When writing your story, stay informal and conversational. Many applicants try so hard to sound impressive to the admissions committee that their writing style become stilted and artificial. These applicants wind up portraying themselves as overstuffed, pompous characters no committee member would want to spend much time with, instead of real people with goals and ideals.

 

Details and Conciseness

Show, don't tell, who you are by backing up your claims with real experiences. Be specific! Each and every point that you make needs to be supported by examples and scenarios taken from your life. It is these details that make your story unique, interesting, and personal. Yet, at the same time, don't go overboard with too many details. After all, you only have one page to write. You must resist the temptation to pad; one way to find out whether you are successful is to delete parts and ask yourself whether you have lost any meaning. In your first draft, feel free to write as much as you want. Then, go back and take out unnecessary details. Only say as much as you need to say to get your point across.

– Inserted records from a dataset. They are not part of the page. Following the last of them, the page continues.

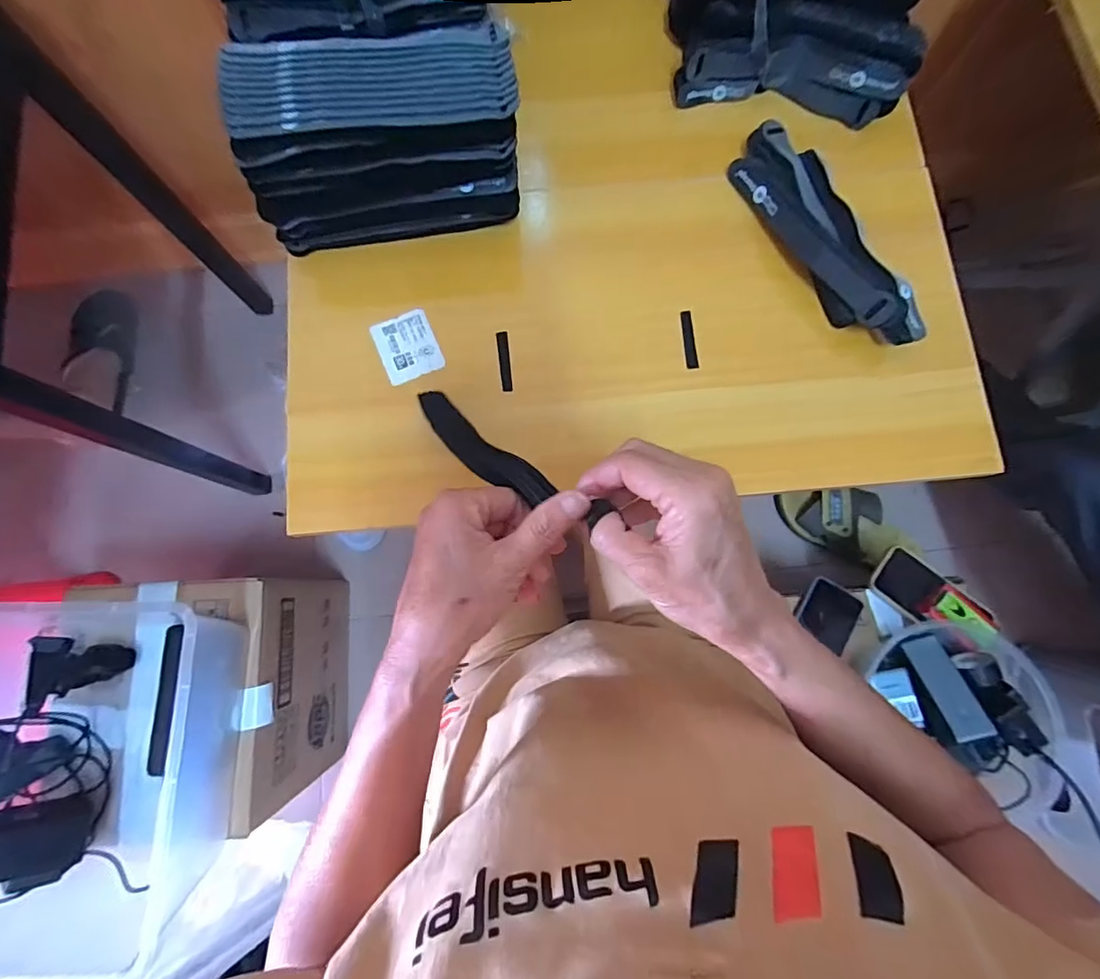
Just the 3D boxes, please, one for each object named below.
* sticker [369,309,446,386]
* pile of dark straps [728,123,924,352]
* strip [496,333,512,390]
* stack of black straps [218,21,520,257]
[{"bbox_3d":[-0.123,-0.123,0.447,0.049,0.004,0.060,-24,78,-8],"label":"sticker"},{"bbox_3d":[0.238,-0.221,0.453,0.066,0.040,0.233,-25,82,-5],"label":"pile of dark straps"},{"bbox_3d":[-0.039,-0.110,0.445,0.010,0.005,0.055,-7,80,-2],"label":"strip"},{"bbox_3d":[-0.127,-0.272,0.415,0.206,0.121,0.092,-9,80,-3],"label":"stack of black straps"}]

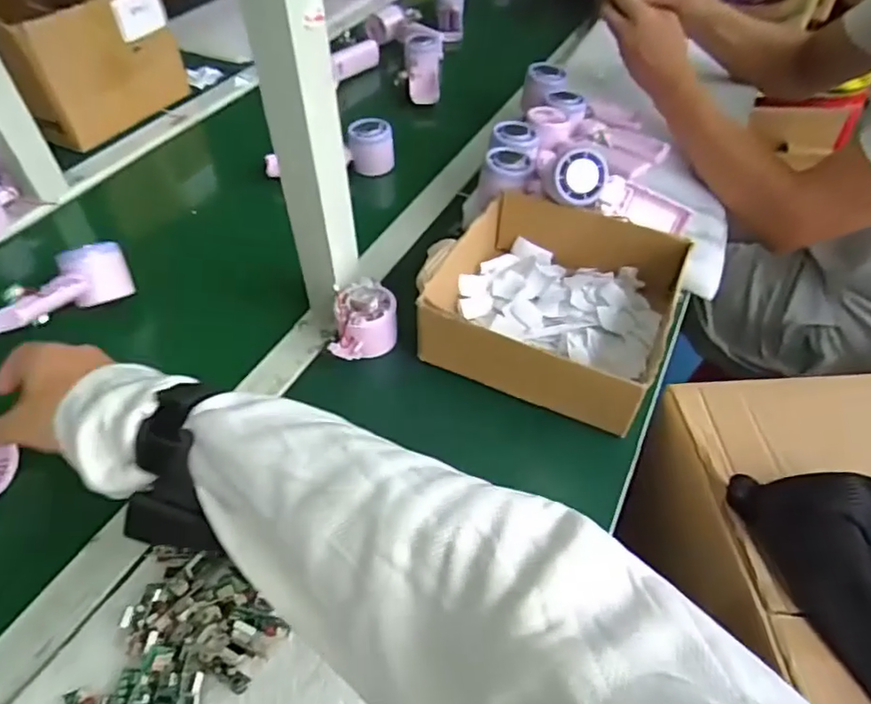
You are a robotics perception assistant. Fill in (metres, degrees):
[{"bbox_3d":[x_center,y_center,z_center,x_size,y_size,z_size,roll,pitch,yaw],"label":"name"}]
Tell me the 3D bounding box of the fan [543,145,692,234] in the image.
[{"bbox_3d":[0.185,-0.166,0.604,0.170,0.062,0.058,14,44,-25],"label":"fan"}]

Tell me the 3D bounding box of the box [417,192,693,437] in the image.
[{"bbox_3d":[0.113,-0.053,0.556,0.204,0.068,0.208,20,51,17],"label":"box"}]

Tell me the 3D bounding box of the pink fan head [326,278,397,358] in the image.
[{"bbox_3d":[-0.065,-0.026,0.538,0.058,0.047,0.069,2,49,2],"label":"pink fan head"}]

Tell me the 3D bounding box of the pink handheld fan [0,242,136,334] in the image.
[{"bbox_3d":[-0.350,-0.053,0.535,0.062,0.050,0.154,8,29,7],"label":"pink handheld fan"}]

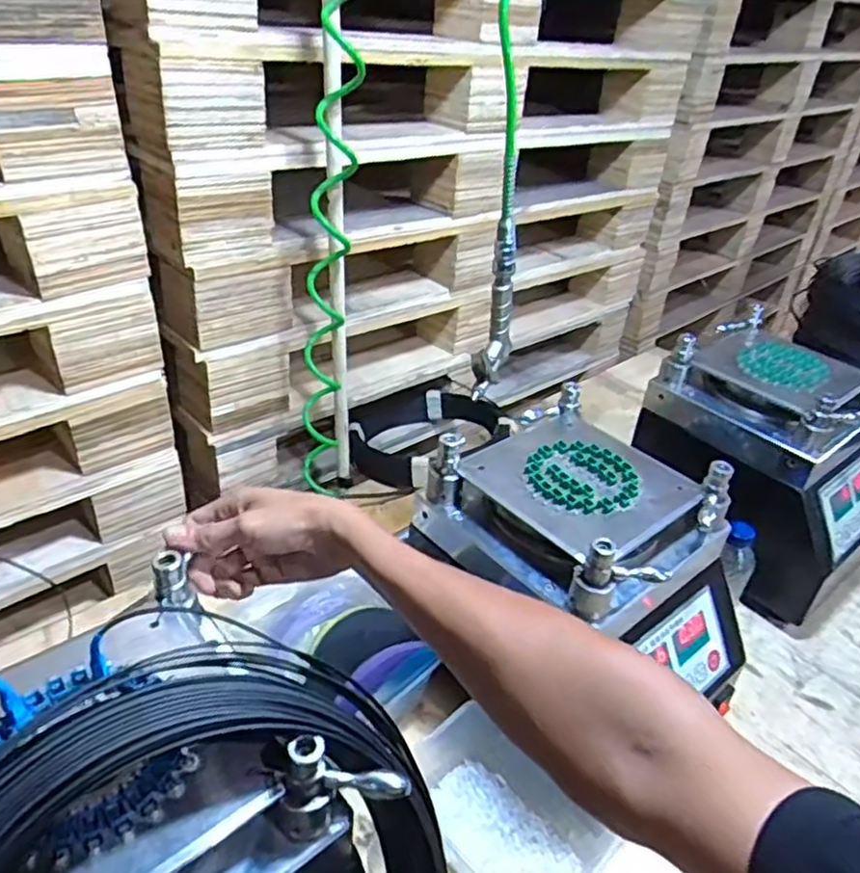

Also, avoid redundancies. In the limited space you have, every sentence should offer something new, not rehash what you've already said. Do not keep repeating the same thing over and over again in different words thinking that it will emphasize the point. It just makes your statement boring, and you lose your readers, most of whom have just a few minutes to spend on your entire application. If you don't get their interest and sustain it, you lose.

 

Word Choice and Sentence Structure

When writing your essay, pay attention to the words and sentences you use. Don't use a thesaurus to make yourself look smarter because it will only make it seem like you are trying to sound smarter. Just use your normal vocabulary as this will sound more natural and preserve your voice in the essay. If you do use a thesaurus, make sure you know the exact definitions of the words you're using as well as their connotations.

Try to keep adjectives and adverbs to a minimum. Instead, focus on using active verbs.

Vary your sentence length and structure to add additional interest and greater impact. Not all of your sentences need to be long and complex. A good mix of short and sweet ones can really add some spice to your essay.